SPOTIFY

Play your part in tackling the climate change crisis


In 1896, Swedish scientist Svante Ahrenius first published a calculation showing that human CO2 emissions would cause global warming. For many years, this has been seen as a distant threat. In the last few decades, that has changed – not so much here and now. This summer, fires, floods and heat waves have made it clear that the effects of climate change are happening right now. So is it too late for us to act? Or, climate podcast hosts like “How to Save a Planet” ask their guests: “How bad are we?”

Although humans have already made irreversible changes in the climate, the scientific community seems to agree that we have a window of opportunity to avoid the most catastrophic consequences, if we act now. To get a chance to keep global warming at 1.5 degrees Celsius, which science has told us to do, the world needs to halve emissions by 2030 and reach net zero by 2050. Hundreds of world leaders are gathering in Glasgow at the moment to review the progress of the COP26, Paris 2015 agreement and to secure more ambitious national reduction commitments and support for a developing economy – hopefully keeping the 1.5 degree Celsius target alive.

What role can organizations like Spotify play in the fight against climate change, and what should it do? Well, a lot.

Companies have a crucial role to play in keeping global warming below 1.5 degrees Celsius. Not only reducing their own greenhouse gas (GHG) emissions, but also finding innovative ways to transform our society into zero emissions. If contributing to the global crisis is not enough, there are other, more short-term reasons for working as a company on climate change. Keep and attract talent, for example. 76% of General Z said that tackling climate change is one of their biggest concerns, so in order to attract and retain General Z (and others), you need to take action on what they care about.

There are many different ways to get net zero emissions, but some of the key steps include:

Set a direction

You need to know where you are going. Setting a direction, a long-term goal, enables you to manage and activate resources. It gives your company an indicator of what to do and what not to do. Without it, you can find yourself with a lot of good initiatives and projects without a clear red thread, which will basically reduce the impact. The goal should be based on science, which means you should aim for net zero emissions by 2050, and halve your emissions by 2030. At Spotify, we are committed to reaching net-zero emissions within the next decade. Referring to this guideline, we hope to inspire other companies to set ambitious goals, making it an invitation to collaborate.

Don’t do it alone

We really need to cooperate. For Spotify, about 98% of our emissions come from activities outside of our direct activity, where we have no complete control. The same is true of most other digital companies, so we need (and want) to join forces with each other to find more innovative, efficient, and inspiring ways to mitigate the negative effects of climate change. Usually, the first step is to get involved in your value chain, but don’t underestimate what you can learn from industry peers, other sectors, and organizations.
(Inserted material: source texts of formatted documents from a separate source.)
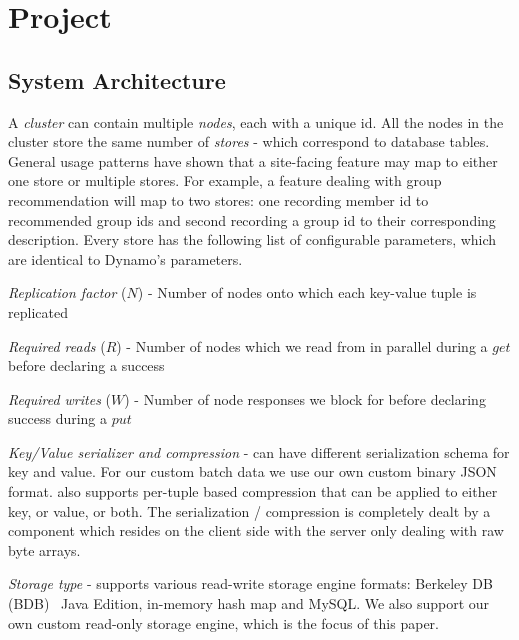 \section{Project \projectname{}}

\subsection{System Architecture}
\label{sec:system_architecture}

A \projectname{} \emph{cluster} can contain multiple \emph{nodes}, each with a unique id. All the nodes in the cluster store the same number of \emph{stores} - which correspond to database tables. General usage patterns have shown that a site-facing feature may map to either one store or multiple stores. For example, a feature dealing with group recommendation will map to two stores: one recording member id to recommended group ids and second recording a group id to their corresponding description. Every store has the following list of configurable parameters, which are identical to Dynamo's parameters. 
\begin{compactitem}
	\item \emph {Replication factor} ($N$) - Number of nodes onto which each key-value tuple is replicated
	\item \emph {Required reads} ($R$) - Number of nodes which we read from in parallel during a $get$ before declaring a success
	\item \emph {Required writes} ($W$) - Number of node responses we block for before declaring success during a $put$
	\item \emph {Key/Value serializer and compression} - \projectname{} can have different serialization schema for key and value. For our custom batch data we use our own custom binary JSON format. \projectname{} also supports per-tuple based compression that can be applied to either key, or value, or both. The serialization / compression is completely dealt by a component which resides on the client side with the server only dealing with raw byte arrays. 
	\item \emph {Storage type} - \projectname{} supports various read-write storage engine formats: Berkeley DB (BDB)~\cite{bdb} Java Edition, in-memory hash map and MySQL. We also support our own custom read-only storage engine, which is the focus of this paper.  
\end{compactitem}

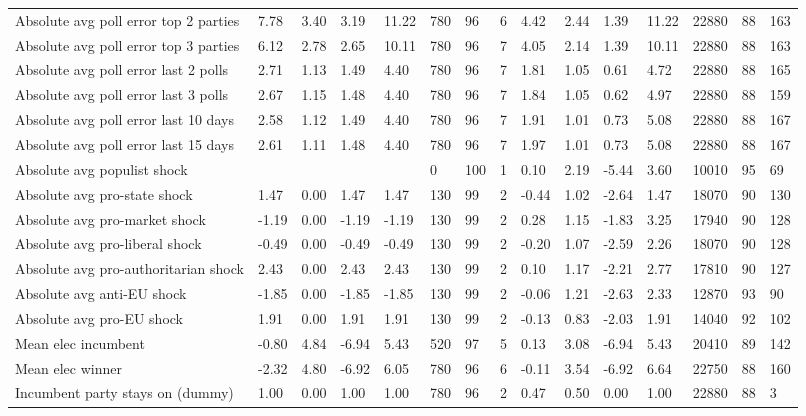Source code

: \begin{longtable}{lllllllllllllll}
Absolute avg poll error top 2 parties & 7.78 & 3.40 & 3.19 & 11.22 & 780 & 96 & 6 & 4.42 & 2.44 & 1.39 & 11.22 & 22880 & 88 & 163\\
Absolute avg poll error top 3 parties & 6.12 & 2.78 & 2.65 & 10.11 & 780 & 96 & 7 & 4.05 & 2.14 & 1.39 & 10.11 & 22880 & 88 & 163\\
\addlinespace
Absolute avg poll error last 2 polls & 2.71 & 1.13 & 1.49 & 4.40 & 780 & 96 & 7 & 1.81 & 1.05 & 0.61 & 4.72 & 22880 & 88 & 165\\
Absolute avg poll error last 3 polls & 2.67 & 1.15 & 1.48 & 4.40 & 780 & 96 & 7 & 1.84 & 1.05 & 0.62 & 4.97 & 22880 & 88 & 159\\
Absolute avg poll error last 10 days & 2.58 & 1.12 & 1.49 & 4.40 & 780 & 96 & 7 & 1.91 & 1.01 & 0.73 & 5.08 & 22880 & 88 & 167\\
Absolute avg poll error last 15 days & 2.61 & 1.11 & 1.48 & 4.40 & 780 & 96 & 7 & 1.97 & 1.01 & 0.73 & 5.08 & 22880 & 88 & 167\\
Absolute avg populist shock &  &  &  &  & 0 & 100 & 1 & 0.10 & 2.19 & -5.44 & 3.60 & 10010 & 95 & 69\\
\addlinespace
Absolute avg pro-state shock & 1.47 & 0.00 & 1.47 & 1.47 & 130 & 99 & 2 & -0.44 & 1.02 & -2.64 & 1.47 & 18070 & 90 & 130\\
Absolute avg pro-market shock & -1.19 & 0.00 & -1.19 & -1.19 & 130 & 99 & 2 & 0.28 & 1.15 & -1.83 & 3.25 & 17940 & 90 & 128\\
Absolute avg pro-liberal shock & -0.49 & 0.00 & -0.49 & -0.49 & 130 & 99 & 2 & -0.20 & 1.07 & -2.59 & 2.26 & 18070 & 90 & 128\\
Absolute avg pro-authoritarian shock & 2.43 & 0.00 & 2.43 & 2.43 & 130 & 99 & 2 & 0.10 & 1.17 & -2.21 & 2.77 & 17810 & 90 & 127\\
Absolute avg anti-EU shock & -1.85 & 0.00 & -1.85 & -1.85 & 130 & 99 & 2 & -0.06 & 1.21 & -2.63 & 2.33 & 12870 & 93 & 90\\
\addlinespace
Absolute avg pro-EU shock & 1.91 & 0.00 & 1.91 & 1.91 & 130 & 99 & 2 & -0.13 & 0.83 & -2.03 & 1.91 & 14040 & 92 & 102\\
Mean elec incumbent & -0.80 & 4.84 & -6.94 & 5.43 & 520 & 97 & 5 & 0.13 & 3.08 & -6.94 & 5.43 & 20410 & 89 & 142\\
Mean elec winner & -2.32 & 4.80 & -6.92 & 6.05 & 780 & 96 & 6 & -0.11 & 3.54 & -6.92 & 6.64 & 22750 & 88 & 160\\
Incumbent party stays on (dummy) & 1.00 & 0.00 & 1.00 & 1.00 & 780 & 96 & 2 & 0.47 & 0.50 & 0.00 & 1.00 & 22880 & 88 & 3\\

\end{longtable}
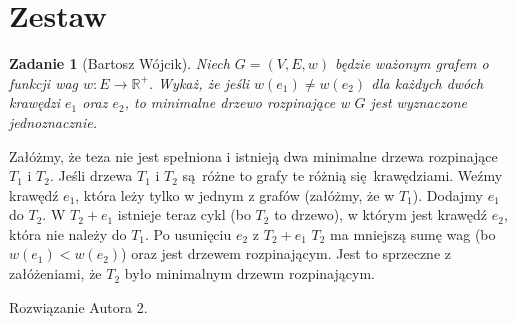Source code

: \documentclass{mwart}
\newcommand{\R}{\mathbb{R}}
\newtheorem{zad}{Zadanie}[section]
\begin{document}
\section{Zestaw}          %
\begin{zad} [Bartosz Wójcik]
    Niech $G = (V, E, w)$ będzie ważonym grafem o funkcji wag $w: E \rightarrow \R^+$.
    Wykaż, że jeśli $w(e_1) \neq w(e_2)$ dla każdych dwóch krawędzi $e_1$ oraz $e_2$, to 
    minimalne drzewo rozpinające w $G$ jest wyznaczone jednoznacznie.
\end{zad}
\begin{mdframed}
    Załóżmy, że teza nie jest spełniona i istnieją dwa minimalne drzewa rozpinające $T_1$ i 
    $T_2$. Jeśli drzewa $T_1$ i $T_2$ są różne to grafy te różnią się krawędziami. Weźmy krawędź 
    $e_1$, która leży tylko w jednym z grafów (załóżmy, że w $T_1$). Dodajmy $e_1$ do $T_2$. W $T_2 + e_1$ 
     istnieje teraz cykl (bo $T_2$ to drzewo), w którym jest krawędź $e_2$, która nie należy do $T_1$. Po usunięciu 
     $e_2$ z $T_2 + e_1$ $T_2$ ma mniejszą sumę wag (bo $w(e_1) < w(e_2)$) oraz jest drzewem rozpinającym. Jest to sprzeczne 
     z załóżeniami, że $T_2$ było minimalnym drzewm rozpinającym.
\end{mdframed}
\begin{mdframed}
    Rozwiązanie Autora 2.
\end{mdframed}
\end{document}
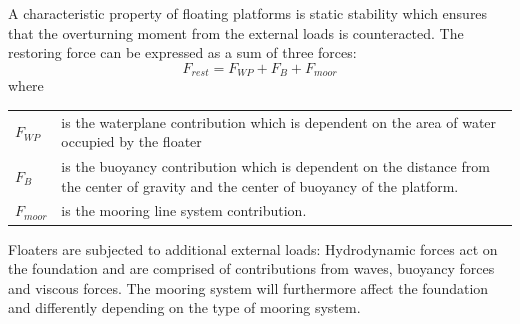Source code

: A characteristic property of floating platforms is static stability which ensures that the overturning moment from the external loads is counteracted. The restoring force can be expressed as a sum of three forces:
\begin{equation} \label{eq:F_rest}
	F_{rest} = F_{WP} + F_B + F_{moor}
\end{equation}
where \smallskip 
\begin{center}
	\begin{tabular}{l p{12cm}}
		$ F_{WP} $ & is the waterplane contribution which is dependent on the area of water occupied by the floater\\
		$ F_{B} $ & is the buoyancy contribution which is dependent on the distance from the center of gravity and the center of buoyancy of the platform.\\
		$ F_{moor} $ & is the mooring line system contribution.
	\end{tabular}
\end{center} \smallskip
Floaters are subjected to additional external loads: Hydrodynamic forces act on the foundation and are comprised of contributions from waves, buoyancy forces and viscous forces. The mooring system will furthermore affect the foundation and differently depending on the type of mooring system.\\

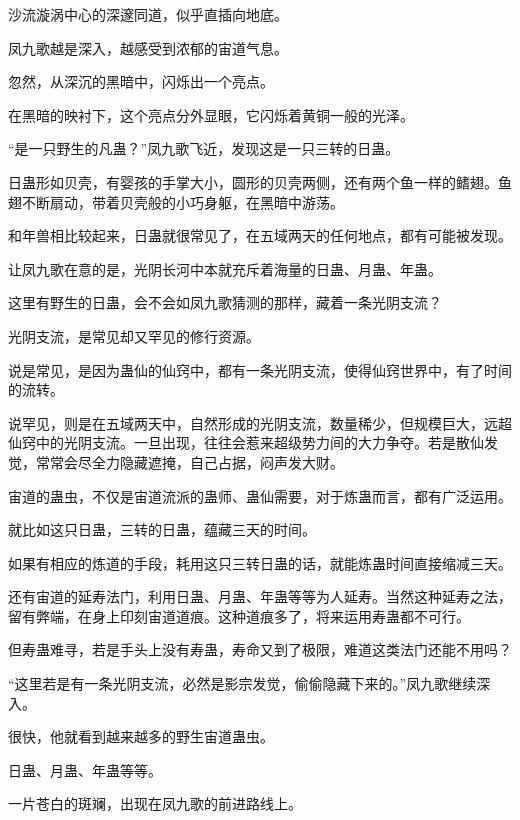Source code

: 
\begin{this_body}



沙流漩涡中心的深邃同道，似乎直插向地底。

凤九歌越是深入，越感受到浓郁的宙道气息。

忽然，从深沉的黑暗中，闪烁出一个亮点。

在黑暗的映衬下，这个亮点分外显眼，它闪烁着黄铜一般的光泽。

“是一只野生的凡蛊？”凤九歌飞近，发现这是一只三转的日蛊。

日蛊形如贝壳，有婴孩的手掌大小，圆形的贝壳两侧，还有两个鱼一样的鳍翅。鱼翅不断扇动，带着贝壳般的小巧身躯，在黑暗中游荡。

和年兽相比较起来，日蛊就很常见了，在五域两天的任何地点，都有可能被发现。

让凤九歌在意的是，光阴长河中本就充斥着海量的日蛊、月蛊、年蛊。

这里有野生的日蛊，会不会如凤九歌猜测的那样，藏着一条光阴支流？

光阴支流，是常见却又罕见的修行资源。

说是常见，是因为蛊仙的仙窍中，都有一条光阴支流，使得仙窍世界中，有了时间的流转。

说罕见，则是在五域两天中，自然形成的光阴支流，数量稀少，但规模巨大，远超仙窍中的光阴支流。一旦出现，往往会惹来超级势力间的大力争夺。若是散仙发觉，常常会尽全力隐藏遮掩，自己占据，闷声发大财。

宙道的蛊虫，不仅是宙道流派的蛊师、蛊仙需要，对于炼蛊而言，都有广泛运用。

就比如这只日蛊，三转的日蛊，蕴藏三天的时间。

如果有相应的炼道的手段，耗用这只三转日蛊的话，就能炼蛊时间直接缩减三天。

还有宙道的延寿法门，利用日蛊、月蛊、年蛊等等为人延寿。当然这种延寿之法，留有弊端，在身上印刻宙道道痕。这种道痕多了，将来运用寿蛊都不可行。

但寿蛊难寻，若是手头上没有寿蛊，寿命又到了极限，难道这类法门还能不用吗？

“这里若是有一条光阴支流，必然是影宗发觉，偷偷隐藏下来的。”凤九歌继续深入。

很快，他就看到越来越多的野生宙道蛊虫。

日蛊、月蛊、年蛊等等。

一片苍白的斑斓，出现在凤九歌的前进路线上。


\end{this_body}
As part of our journey to Net Zero, we have joined the Exponential Roadmap Initiative, a network of selected innovative companies, scientists and NGOs committed to rapidly reducing GHG emissions. Companies are committed to halving their greenhouse gas emissions by 2030 and reaching net zero emissions by 2050. The Exponential Roadmap created the 1.5 Degrees Celsius Business Playbook, a framework that outlines how businesses can align with net-zero ambitions and set up a climate. The strategy is to get them there. We find this framework very useful, especially since it outlines how companies need to reduce emissions and how you can integrate climate into business strategies and influence climate action in society.

Do what you do best

When setting up your company’s climate work, you need to think about what makes your company unique. This is important when mapping your emissions because it will not only help you identify where to focus your reduction efforts but also think about how to maximize your positive impact. What resources do you have that you can use to bring about climate change? With this mindset, you focus on being actively part of the solution rather than being part of the problem, and using your existing resources and skills instead of investing in new ones.

For us, it comes down to our platform and our reach. With over 380 million users, we have a role to play in raising awareness and taking action on climate change. For COP26, we’re trying a few different ways to use our platform to do this.

Until Earth Day earlier this year, we created a Climate Action Hub on our platform where listeners can find a curated set of climate-related podcasts. We’ve now updated the hub with content from the COP26 report to Climate Justice episodes and from scientists to climate activists to help inspire audiences to navigate, learn more, and take action. It includes a curated podcast playlist by climate scientist Dr. Ayana Elizabeth Johnson, as well as Act Now (Mobile Hub), the UN campaign for climate action, and more.

Spotify has set up a mini audio studio in the Blue Zone, the official UN-run venue at COP26 Venue, where we are hosting interviews and live stream conversations in our new social audio app Spotify Greenroom. Our ambition is to make the conference more inclusive and to provide the audience, especially young people, with the opportunity to add comments and questions as well as backstage access to COP26, even if they may not be present in person.

Will you join us on this journey and what parts of your business can you use to help solve the climate crisis?